▶ _Your goal_: Among the entries below, find the lines holding "Example" and copy them.

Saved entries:

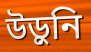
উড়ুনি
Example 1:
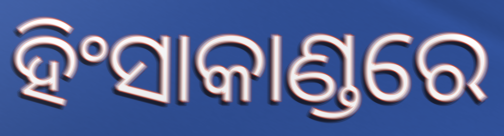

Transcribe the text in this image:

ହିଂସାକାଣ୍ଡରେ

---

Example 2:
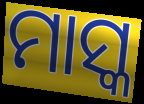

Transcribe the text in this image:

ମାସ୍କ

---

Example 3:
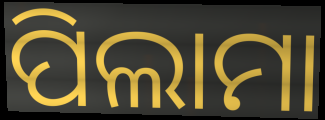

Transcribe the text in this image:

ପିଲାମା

* * *

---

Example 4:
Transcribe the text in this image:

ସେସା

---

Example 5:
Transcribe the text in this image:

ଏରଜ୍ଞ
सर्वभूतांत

▶ _Completed exercise_:
Example 1:
Example 2:
Example 3:
Example 4:
Example 5:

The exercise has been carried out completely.